Copy the data from the line containing "Answer in <instances>...</instances>." through the end of the data, substituting "portal vein" for "pulmonary artery" and leaving everything else unchanged.

(Saved entries)
>> Start
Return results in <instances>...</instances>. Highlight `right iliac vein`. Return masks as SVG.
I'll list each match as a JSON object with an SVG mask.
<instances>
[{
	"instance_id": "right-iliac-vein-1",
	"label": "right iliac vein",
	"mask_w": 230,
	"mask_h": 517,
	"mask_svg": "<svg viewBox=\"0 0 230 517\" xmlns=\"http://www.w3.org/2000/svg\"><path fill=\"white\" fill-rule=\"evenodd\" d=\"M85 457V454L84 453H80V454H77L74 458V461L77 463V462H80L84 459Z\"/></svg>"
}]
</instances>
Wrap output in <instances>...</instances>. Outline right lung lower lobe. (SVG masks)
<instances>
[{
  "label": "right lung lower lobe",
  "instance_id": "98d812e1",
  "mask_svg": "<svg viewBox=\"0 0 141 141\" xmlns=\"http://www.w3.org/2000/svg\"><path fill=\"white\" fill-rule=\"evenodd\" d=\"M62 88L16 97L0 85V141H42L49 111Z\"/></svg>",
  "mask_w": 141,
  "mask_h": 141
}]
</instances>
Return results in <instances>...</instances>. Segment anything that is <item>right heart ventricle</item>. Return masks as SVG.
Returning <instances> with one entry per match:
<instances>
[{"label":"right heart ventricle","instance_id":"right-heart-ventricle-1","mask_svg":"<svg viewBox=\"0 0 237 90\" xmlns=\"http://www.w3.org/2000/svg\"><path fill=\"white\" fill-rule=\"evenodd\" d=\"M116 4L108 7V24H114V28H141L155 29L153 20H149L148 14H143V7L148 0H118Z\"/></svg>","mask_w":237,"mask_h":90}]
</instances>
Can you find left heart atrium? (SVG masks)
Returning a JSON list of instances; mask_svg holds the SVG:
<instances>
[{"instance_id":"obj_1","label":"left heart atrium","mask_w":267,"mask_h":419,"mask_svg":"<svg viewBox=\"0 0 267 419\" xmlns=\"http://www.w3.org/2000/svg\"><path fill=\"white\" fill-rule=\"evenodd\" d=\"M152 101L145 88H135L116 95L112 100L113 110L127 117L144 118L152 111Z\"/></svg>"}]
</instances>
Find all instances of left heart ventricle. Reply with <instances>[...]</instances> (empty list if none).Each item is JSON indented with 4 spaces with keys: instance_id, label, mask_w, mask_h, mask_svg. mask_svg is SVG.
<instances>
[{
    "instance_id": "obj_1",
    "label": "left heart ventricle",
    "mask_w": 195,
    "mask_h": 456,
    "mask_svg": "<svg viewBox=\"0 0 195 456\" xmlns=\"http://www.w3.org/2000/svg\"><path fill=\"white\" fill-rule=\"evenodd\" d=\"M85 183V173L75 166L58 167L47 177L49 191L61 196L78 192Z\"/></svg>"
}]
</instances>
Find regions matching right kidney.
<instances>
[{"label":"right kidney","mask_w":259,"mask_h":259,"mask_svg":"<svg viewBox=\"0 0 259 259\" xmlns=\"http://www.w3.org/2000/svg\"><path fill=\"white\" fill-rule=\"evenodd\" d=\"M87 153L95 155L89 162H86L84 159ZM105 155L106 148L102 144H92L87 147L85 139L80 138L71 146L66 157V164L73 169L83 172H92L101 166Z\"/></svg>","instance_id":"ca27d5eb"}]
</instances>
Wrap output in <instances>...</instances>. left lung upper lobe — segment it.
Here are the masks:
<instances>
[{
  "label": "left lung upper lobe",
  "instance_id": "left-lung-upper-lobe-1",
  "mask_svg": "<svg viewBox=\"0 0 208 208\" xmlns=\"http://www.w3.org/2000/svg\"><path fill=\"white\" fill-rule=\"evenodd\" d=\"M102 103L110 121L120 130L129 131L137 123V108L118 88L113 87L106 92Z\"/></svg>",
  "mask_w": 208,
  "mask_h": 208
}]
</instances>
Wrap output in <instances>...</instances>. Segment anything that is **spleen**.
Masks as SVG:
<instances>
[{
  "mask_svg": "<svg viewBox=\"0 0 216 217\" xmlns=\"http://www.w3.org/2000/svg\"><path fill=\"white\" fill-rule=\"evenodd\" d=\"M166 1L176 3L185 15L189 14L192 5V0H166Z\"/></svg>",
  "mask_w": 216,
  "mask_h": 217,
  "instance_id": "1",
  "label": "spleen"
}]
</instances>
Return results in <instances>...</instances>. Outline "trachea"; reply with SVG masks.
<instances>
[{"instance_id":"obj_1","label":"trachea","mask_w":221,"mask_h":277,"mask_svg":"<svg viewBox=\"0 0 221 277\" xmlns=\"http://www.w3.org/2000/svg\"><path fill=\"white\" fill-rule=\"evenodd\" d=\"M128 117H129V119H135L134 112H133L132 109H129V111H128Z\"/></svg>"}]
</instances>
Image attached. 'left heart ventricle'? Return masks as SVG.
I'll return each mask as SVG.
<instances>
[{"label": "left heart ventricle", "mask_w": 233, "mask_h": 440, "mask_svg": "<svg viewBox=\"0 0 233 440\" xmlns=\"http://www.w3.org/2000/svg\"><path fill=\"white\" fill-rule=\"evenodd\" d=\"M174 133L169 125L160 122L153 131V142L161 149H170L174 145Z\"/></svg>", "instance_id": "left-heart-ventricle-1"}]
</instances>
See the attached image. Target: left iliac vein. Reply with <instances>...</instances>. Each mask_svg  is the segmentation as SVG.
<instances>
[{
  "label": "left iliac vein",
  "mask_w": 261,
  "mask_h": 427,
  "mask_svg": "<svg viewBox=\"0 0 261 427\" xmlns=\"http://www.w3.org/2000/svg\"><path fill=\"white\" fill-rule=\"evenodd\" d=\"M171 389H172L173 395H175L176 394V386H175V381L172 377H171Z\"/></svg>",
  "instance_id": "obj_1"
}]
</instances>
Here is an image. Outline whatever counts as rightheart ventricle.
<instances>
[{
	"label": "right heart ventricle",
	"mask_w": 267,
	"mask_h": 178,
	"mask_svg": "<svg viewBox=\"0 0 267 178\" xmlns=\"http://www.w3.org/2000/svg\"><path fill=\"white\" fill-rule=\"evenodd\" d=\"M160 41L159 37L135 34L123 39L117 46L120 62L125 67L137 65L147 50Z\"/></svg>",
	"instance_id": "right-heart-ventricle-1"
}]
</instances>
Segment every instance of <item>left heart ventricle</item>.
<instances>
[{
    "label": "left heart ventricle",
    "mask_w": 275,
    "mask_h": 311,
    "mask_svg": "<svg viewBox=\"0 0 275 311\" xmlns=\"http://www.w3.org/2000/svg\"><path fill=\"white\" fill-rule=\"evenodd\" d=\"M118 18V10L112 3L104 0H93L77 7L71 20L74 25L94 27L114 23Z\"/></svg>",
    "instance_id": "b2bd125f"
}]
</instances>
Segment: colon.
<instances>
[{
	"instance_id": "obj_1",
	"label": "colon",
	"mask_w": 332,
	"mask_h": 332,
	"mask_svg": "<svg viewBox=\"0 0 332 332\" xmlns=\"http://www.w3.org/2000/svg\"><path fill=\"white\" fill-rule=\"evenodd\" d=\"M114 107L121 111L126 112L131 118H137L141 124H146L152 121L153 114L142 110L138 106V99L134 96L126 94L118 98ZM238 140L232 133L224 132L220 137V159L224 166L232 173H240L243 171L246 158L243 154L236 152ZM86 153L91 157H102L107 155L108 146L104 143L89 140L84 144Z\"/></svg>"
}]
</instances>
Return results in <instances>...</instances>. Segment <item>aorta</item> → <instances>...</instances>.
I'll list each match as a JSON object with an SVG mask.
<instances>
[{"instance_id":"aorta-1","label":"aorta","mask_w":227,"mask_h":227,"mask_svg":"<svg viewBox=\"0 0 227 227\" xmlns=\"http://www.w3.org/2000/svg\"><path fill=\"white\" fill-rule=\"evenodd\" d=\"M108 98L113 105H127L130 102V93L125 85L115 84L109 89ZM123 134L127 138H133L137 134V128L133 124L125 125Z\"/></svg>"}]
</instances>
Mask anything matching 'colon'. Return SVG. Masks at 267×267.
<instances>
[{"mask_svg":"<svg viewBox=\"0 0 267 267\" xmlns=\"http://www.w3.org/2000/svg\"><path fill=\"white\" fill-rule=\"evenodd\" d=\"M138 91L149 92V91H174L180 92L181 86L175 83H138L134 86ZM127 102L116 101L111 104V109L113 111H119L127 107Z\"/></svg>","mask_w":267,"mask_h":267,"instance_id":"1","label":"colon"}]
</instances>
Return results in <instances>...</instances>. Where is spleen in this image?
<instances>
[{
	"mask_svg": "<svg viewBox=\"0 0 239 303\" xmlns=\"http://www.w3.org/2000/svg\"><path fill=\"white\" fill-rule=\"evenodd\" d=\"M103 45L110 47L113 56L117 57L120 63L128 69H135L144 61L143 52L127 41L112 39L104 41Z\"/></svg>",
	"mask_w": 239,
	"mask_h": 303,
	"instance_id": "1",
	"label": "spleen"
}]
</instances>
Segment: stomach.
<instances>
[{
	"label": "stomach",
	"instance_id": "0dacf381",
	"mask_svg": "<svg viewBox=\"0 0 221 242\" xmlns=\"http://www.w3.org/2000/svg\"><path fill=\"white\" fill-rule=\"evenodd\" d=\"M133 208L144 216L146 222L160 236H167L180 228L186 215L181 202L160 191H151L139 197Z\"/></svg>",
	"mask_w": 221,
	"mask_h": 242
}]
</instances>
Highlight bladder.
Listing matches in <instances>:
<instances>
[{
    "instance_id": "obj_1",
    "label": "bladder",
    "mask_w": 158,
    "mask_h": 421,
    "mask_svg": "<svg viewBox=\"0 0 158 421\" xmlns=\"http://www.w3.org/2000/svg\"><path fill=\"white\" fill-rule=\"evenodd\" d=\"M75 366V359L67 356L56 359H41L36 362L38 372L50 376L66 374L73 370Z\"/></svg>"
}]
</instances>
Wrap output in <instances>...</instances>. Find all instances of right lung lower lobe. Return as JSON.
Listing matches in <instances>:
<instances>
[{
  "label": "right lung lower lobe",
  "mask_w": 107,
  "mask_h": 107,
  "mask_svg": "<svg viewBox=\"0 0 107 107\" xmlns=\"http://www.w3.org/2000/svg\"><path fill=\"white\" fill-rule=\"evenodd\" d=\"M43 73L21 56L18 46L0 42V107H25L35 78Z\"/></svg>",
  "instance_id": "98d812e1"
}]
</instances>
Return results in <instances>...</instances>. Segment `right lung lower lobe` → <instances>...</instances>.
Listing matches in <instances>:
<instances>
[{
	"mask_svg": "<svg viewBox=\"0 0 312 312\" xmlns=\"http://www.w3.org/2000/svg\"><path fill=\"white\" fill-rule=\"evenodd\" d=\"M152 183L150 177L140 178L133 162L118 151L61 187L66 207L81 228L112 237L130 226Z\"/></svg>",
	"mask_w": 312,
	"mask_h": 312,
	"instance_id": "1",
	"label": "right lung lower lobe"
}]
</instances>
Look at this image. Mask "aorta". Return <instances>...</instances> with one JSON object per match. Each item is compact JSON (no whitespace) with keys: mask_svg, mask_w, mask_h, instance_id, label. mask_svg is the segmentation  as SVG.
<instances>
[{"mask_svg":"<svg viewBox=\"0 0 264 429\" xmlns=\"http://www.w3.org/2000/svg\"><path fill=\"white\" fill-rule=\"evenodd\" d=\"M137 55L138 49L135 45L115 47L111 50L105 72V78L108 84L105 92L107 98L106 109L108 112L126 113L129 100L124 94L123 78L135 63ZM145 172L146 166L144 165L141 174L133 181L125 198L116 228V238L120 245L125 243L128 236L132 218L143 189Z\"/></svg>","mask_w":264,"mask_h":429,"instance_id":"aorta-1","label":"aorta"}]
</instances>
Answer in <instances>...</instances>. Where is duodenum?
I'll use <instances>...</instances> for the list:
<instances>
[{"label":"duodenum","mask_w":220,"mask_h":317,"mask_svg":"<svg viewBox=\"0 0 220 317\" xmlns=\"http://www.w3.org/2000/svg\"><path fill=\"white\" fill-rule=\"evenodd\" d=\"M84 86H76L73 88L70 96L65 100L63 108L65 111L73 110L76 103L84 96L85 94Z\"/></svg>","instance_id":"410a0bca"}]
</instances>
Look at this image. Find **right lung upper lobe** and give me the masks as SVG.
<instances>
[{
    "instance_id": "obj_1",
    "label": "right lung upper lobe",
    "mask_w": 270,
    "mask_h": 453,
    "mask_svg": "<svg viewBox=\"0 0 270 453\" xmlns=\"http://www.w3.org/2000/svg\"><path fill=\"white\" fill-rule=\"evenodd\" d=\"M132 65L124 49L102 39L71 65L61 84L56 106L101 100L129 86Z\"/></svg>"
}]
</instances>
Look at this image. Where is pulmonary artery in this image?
>> End
# Written response:
Answer in <instances>...</instances>. Where is duodenum?
I'll use <instances>...</instances> for the list:
<instances>
[{"label":"duodenum","mask_w":220,"mask_h":317,"mask_svg":"<svg viewBox=\"0 0 220 317\" xmlns=\"http://www.w3.org/2000/svg\"><path fill=\"white\" fill-rule=\"evenodd\" d=\"M84 86H76L73 88L70 96L65 100L63 108L65 111L73 110L76 103L84 96L85 94Z\"/></svg>","instance_id":"410a0bca"}]
</instances>
Look at this image. Find **right lung upper lobe** and give me the masks as SVG.
<instances>
[{
    "instance_id": "obj_1",
    "label": "right lung upper lobe",
    "mask_w": 270,
    "mask_h": 453,
    "mask_svg": "<svg viewBox=\"0 0 270 453\" xmlns=\"http://www.w3.org/2000/svg\"><path fill=\"white\" fill-rule=\"evenodd\" d=\"M132 65L124 49L102 39L71 65L61 84L56 106L101 100L129 86Z\"/></svg>"
}]
</instances>
Look at this image. Where is portal vein in this image?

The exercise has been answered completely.